(DATA LISTING)

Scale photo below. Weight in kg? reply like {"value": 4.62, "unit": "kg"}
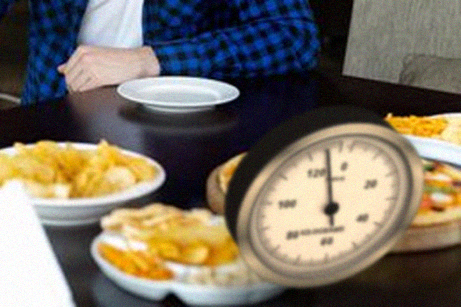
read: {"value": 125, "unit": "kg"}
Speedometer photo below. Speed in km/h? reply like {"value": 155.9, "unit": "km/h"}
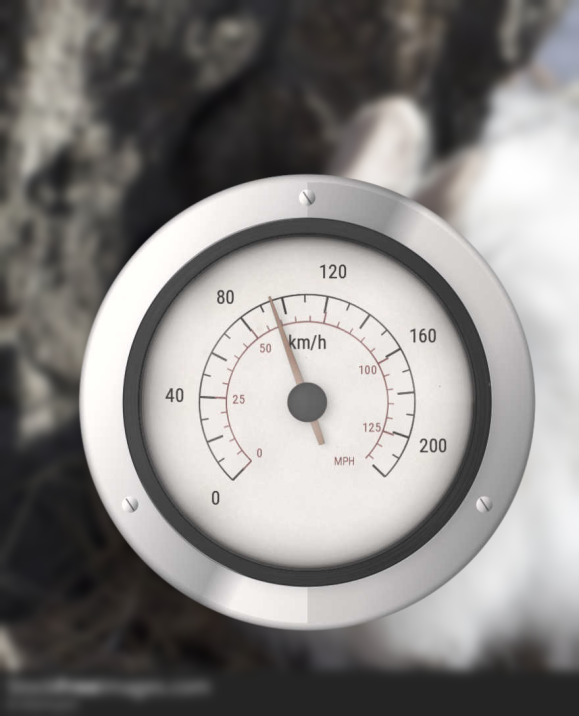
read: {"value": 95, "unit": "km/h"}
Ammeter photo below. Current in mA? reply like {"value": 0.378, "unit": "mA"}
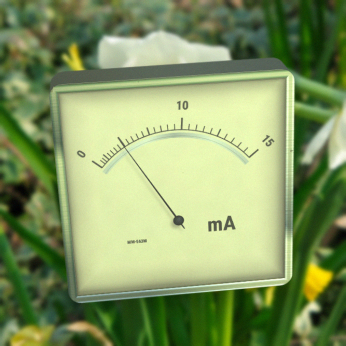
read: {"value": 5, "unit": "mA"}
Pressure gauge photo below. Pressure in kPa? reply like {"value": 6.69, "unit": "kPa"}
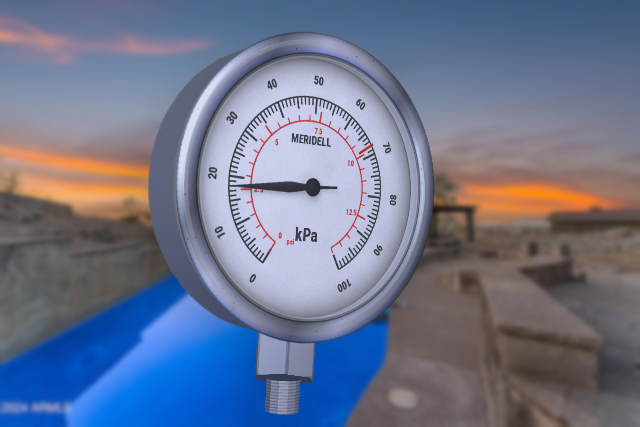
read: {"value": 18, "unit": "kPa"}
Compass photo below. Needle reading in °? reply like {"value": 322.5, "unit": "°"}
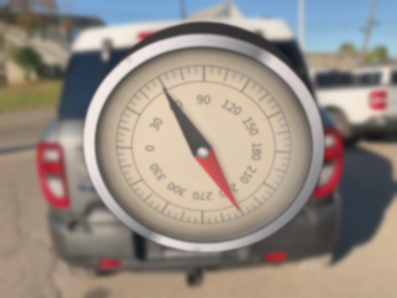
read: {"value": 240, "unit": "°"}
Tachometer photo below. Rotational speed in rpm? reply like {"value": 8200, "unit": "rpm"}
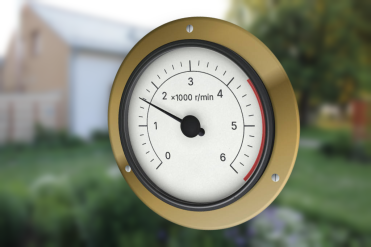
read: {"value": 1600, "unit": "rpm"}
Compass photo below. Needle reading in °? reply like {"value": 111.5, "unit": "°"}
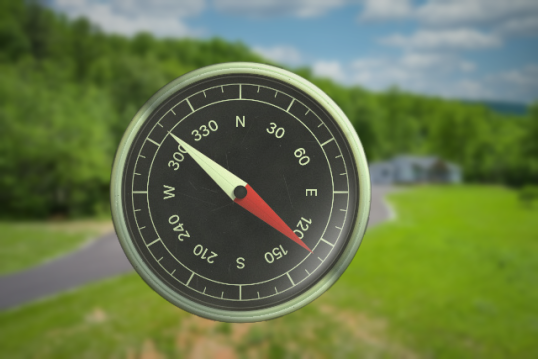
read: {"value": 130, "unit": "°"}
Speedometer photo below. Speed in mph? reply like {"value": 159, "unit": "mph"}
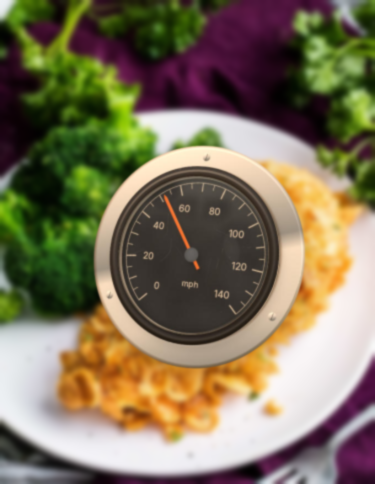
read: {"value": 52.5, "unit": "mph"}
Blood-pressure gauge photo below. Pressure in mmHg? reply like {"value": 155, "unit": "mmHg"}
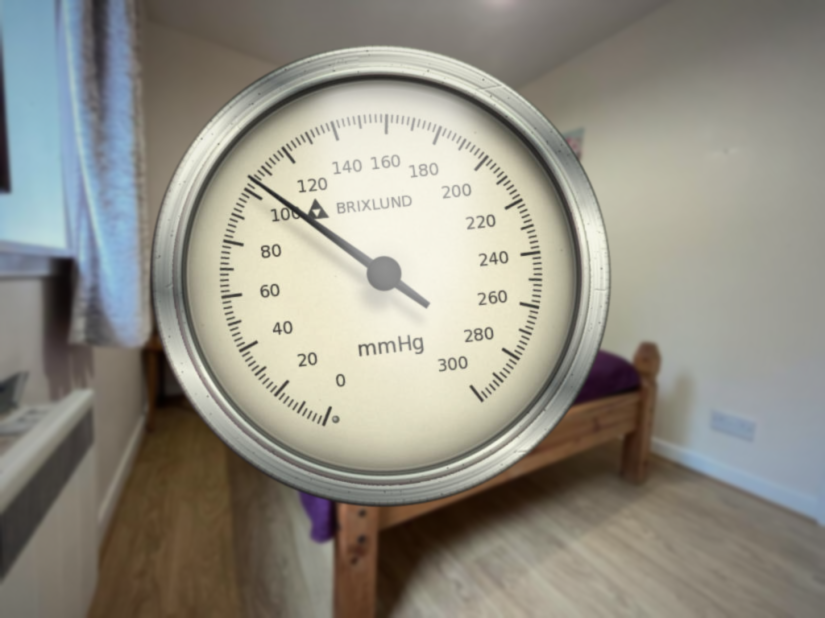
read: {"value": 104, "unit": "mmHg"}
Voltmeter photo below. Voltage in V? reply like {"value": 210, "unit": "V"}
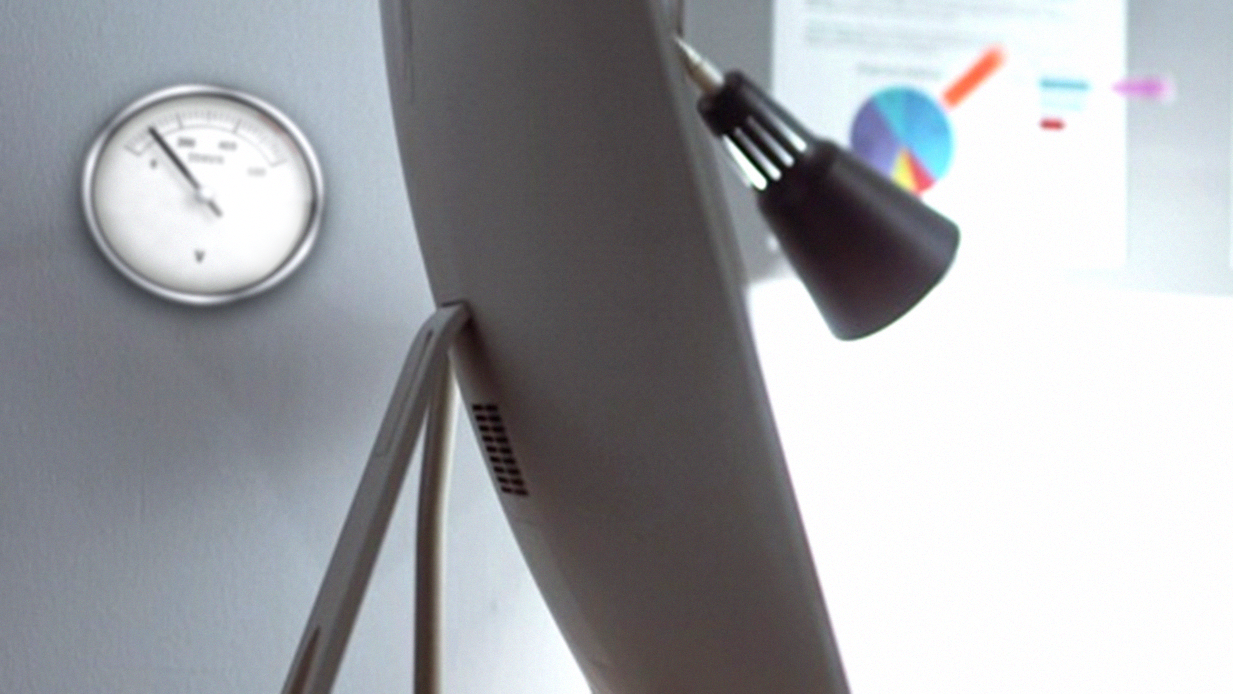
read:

(End DATA LISTING)

[WORK INSTRUCTIONS]
Can you extract, verbatim, the lines from the one containing "Blood-pressure gauge photo" through the last line above, both included, while omitting the pictures?

[COMPLETED TASK]
Blood-pressure gauge photo below. Pressure in mmHg? reply like {"value": 155, "unit": "mmHg"}
read: {"value": 104, "unit": "mmHg"}
Voltmeter photo below. Voltage in V? reply like {"value": 210, "unit": "V"}
read:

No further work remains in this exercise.